Ink versus language
I write words about design, cinema and all the stuff in-between on various bits of paper and web. Below is a quick taster of what shape those words take when stuck together. If you'd like to commission me, drop me a line at firstname.lastname@example.org.
I was like an excitable Charlie Bucket, inheriting a whole chocolate factory full of opportunity and freedom. But that freedom became very daunting very quickly. You don't realise it until you're left to your own devices, but metaphorical chocolate factories are vast, lonely deathtraps full of sticky mistakes and malevolent homunculi. As much as I'd prepared for it, the culture shock of moving from in-house to out-house was unavoidable and paralysing.
— This Designer's Life, a monthly column on life as a freelance designer.
As well as my regular column, in May 2011, I was invited to take over Creative Review's tweets for a day. This involved serving their hundreds of thousands of followers to the finest cuts of the creative web. And recommending mail-order scotch eggs. Read the entire day's adventure here.
For years, an enormous Gladiator banner has dominated the foyer. Perhaps this looming effigy of esteemed poet and squinter Russell Crowe remains there as celebration of York's rich Roman heritage, or in memory of that one time he came to York and ate a pasty (it made the news and everything), but it's more likely that nobody has actually figured out how to get it down.
— Cine-Files: City Screen, York / The Guardian
Time. Effort. Tangibility. There is a massive infrastructure in place just waiting for the right designers to come along and develop innovative new products and services that embrace these qualities that are so often overlooked. The snail is your friend. Start small and remind yourself of the joy that can be had. Go and find a postcard and write something – anything – to somebody. Embrace the ominous joys of the post office and send something into the future. Trust me, it's fun.
— Your Mileage May Vary / Regular column for MacUser
Mad Men has left our screens for another year – for the rest of 2012 you’ll have to get your tailoring, interior design and receding hairline porn elsewhere. As for the actual advertising, fear not: as a nice change from squinting to make out what artwork Peggy has pinned to her wall, you can just open up Taschen’s rather wonderful new book.

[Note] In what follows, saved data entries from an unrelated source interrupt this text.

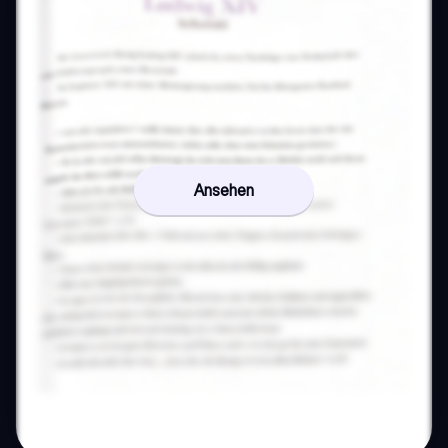
Ansehen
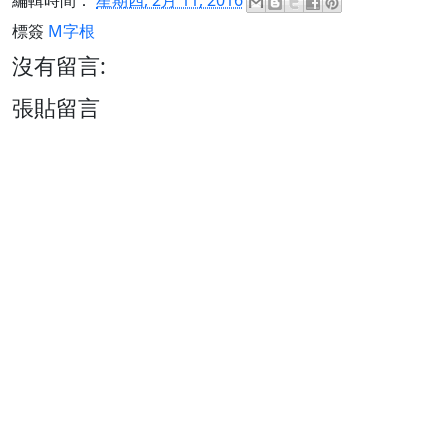
編輯時間：
星期四, 2月 11, 2016
標簽
M字根
沒有留言:
張貼留言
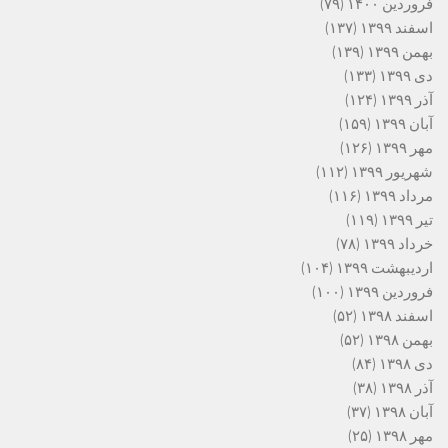
فروردین ۱۴۰۰
(۷۹)
اسفند ۱۳۹۹
(۱۳۷)
بهمن ۱۳۹۹
(۱۳۹)
دی ۱۳۹۹
(۱۳۳)
آذر ۱۳۹۹
(۱۲۴)
آبان ۱۳۹۹
(۱۵۹)
مهر ۱۳۹۹
(۱۲۶)
شهریور ۱۳۹۹
(۱۱۲)
مرداد ۱۳۹۹
(۱۱۶)
تیر ۱۳۹۹
(۱۱۹)
خرداد ۱۳۹۹
(۷۸)
اردیبهشت ۱۳۹۹
(۱۰۴)
فروردین ۱۳۹۹
(۱۰۰)
اسفند ۱۳۹۸
(۵۲)
بهمن ۱۳۹۸
(۵۲)
دی ۱۳۹۸
(۸۴)
آذر ۱۳۹۸
(۳۸)
آبان ۱۳۹۸
(۳۷)
مهر ۱۳۹۸
(۲۵)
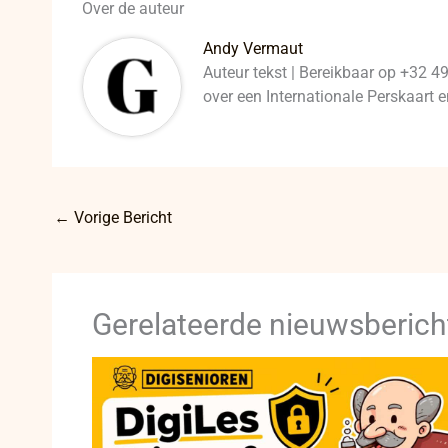
Over de auteur
Andy Vermaut
Auteur tekst | Bereikbaar op +32 4
over een Internationale Perskaart
←
Vorige Bericht
Gerelateerde nieuwsberich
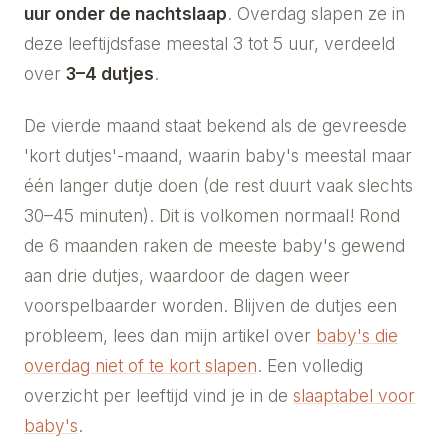
uur onder de nachtslaap
. Overdag slapen ze in
deze leeftijdsfase meestal 3 tot 5 uur, verdeeld
over
3–4 dutjes
.
De vierde maand staat bekend als de gevreesde
'kort dutjes'-maand, waarin baby's meestal maar
één langer dutje doen (de rest duurt vaak slechts
30–45 minuten). Dit is volkomen normaal! Rond
de 6 maanden raken de meeste baby's gewend
aan drie dutjes, waardoor de dagen weer
voorspelbaarder worden. Blijven de dutjes een
probleem, lees dan mijn artikel over
baby's die
overdag niet of te kort slapen
. Een volledig
overzicht per leeftijd vind je in de
slaaptabel voor
baby's
.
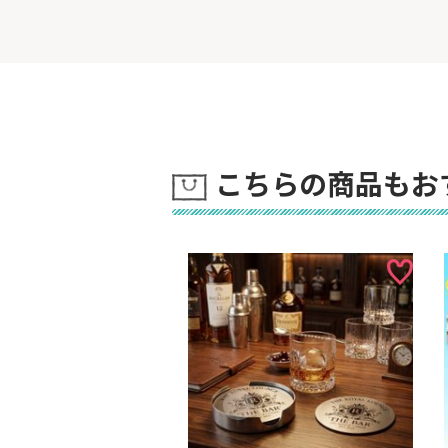
こちらの商品もお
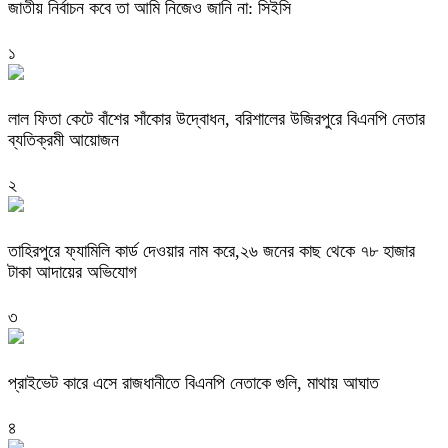
জাতীয় নির্বাচন কবে তা আমি নিজেও জানি না: সিইসি
১
‎লাল ফিতা কেটে বাঁশের সাঁকোর উদ্বোধন, বরিশালের উজিরপুরে বিএনপি নেতার
ব্যতিক্রমী আয়োজন
২
তাহিরপুরে ফ্যামিলি কার্ড দেওয়ার নাম করে,২৬ জনের কাছ থেকে ৭৮ হাজার
টাকা আদায়ের অভিযোগ
৩
প্রাইভেট কারে এসে রাজধানীতে বিএনপি নেতাকে গুলি, মাথায় আঘাত
৪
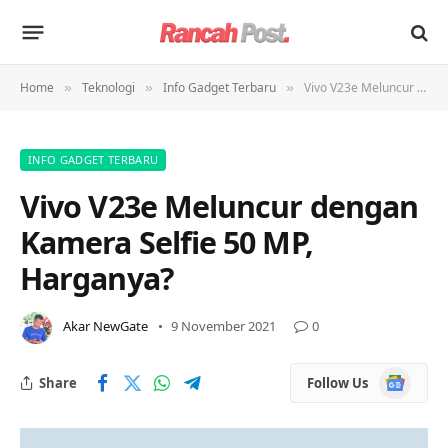
Home
Teknologi
Info Gadget Terbaru
Vivo V23e Meluncur dengan Kamera Selfie 50 MP, Harganya?
»
»
»
INFO GADGET TERBARU
Vivo V23e Meluncur dengan
Kamera Selfie 50 MP,
Harganya?
Akar NewGate
9 November 2021
0
Google
Share
Follow Us
News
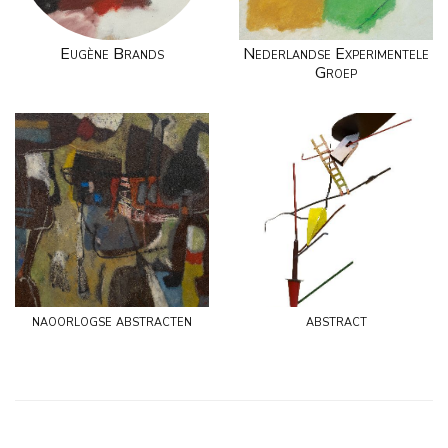
Eugène Brands
Nederlandse Experimentele
Groep
naoorlogse abstracten
abstract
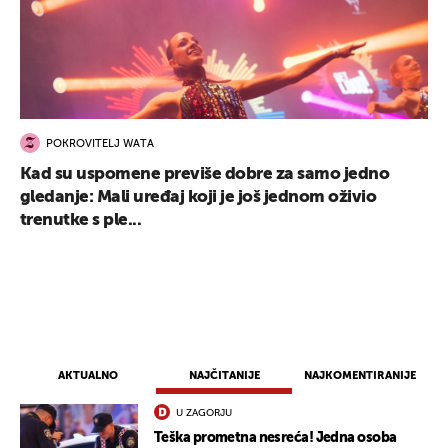
POKROVITELJ WATA
Kad su uspomene previše dobre za samo jedno
gledanje: Mali uređaj koji je još jednom oživio
trenutke s ple...
AKTUALNO
NAJČITANIJE
NAJKOMENTIRANIJE
U ZAGORJU
Teška prometna nesreća! Jedna osoba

— Mid-Century Ads: Advertising from the Mad Men Era review / FormFiftyFive
Manhattan is a neat, self-contained grid, covered in towers of varying heights. It’s basically a giant three-dimensional bar graph. Living amongst this spatial and geometric logic has influenced the way you see the world. Does that sound about right? Or were you just bitten by a radioactive statistician when you were a boy?
— Nick Felton interview / Gym Class Magazine
I was regurgitating fascinating bits of camouflage-related trivia at anyone who would listen, like some kind of third-rate Stephen Fry. Did you know that in 1918, Walt Disney drove an ambulance for the Red Cross, covered not with a standard camouflage design but with early Disney cartoons? Or that snipers in WWII would hide inside fake horse carcasses? How about the fact that there is a specific technique for painting sweet potatoes to render them virtually invisible?
— Camoupedia review / The Designer's Review of Books
Pens. So many pens. More than you will ever use. Biros, fountain pens, felt tips pens, highlighters. And, of course, rollerballs – the only item of stationery to be made into a film starring James Caan on roller skates. FACT.
— A Stationery Field Guide / So & So
Tellingly, his most accomplished performance is probably as Gigolo Joe in A.I., a robot created to be nothing more than suave and beautiful. His movements are balletic yet mechanical, his mannerisms mere functions of his programming, his good looks little more than a paint-job.
— Alfie / Picturehouse Cinemas
In 2011 I wrote a weekly email newsletter for BBC Comedy, sharing all the latest programme news and comedy links. This involved, among other things: inventing the word Toksvigian; developing a bit of a professional man-crush on Nigel Havers; pushing hashtag punnery to the very limit of acceptability; and proving that the most stylish man of the 20th century was Ronnie Corbett, circa 1979.
The old FR Stubbs hardware store (1915–2001) peeks out from behind a modern apartment complex, saved from erasure but obscured from the public eye. Like an architectural Memento, the entire building is tattooed with such signs, marking its different uses through the years.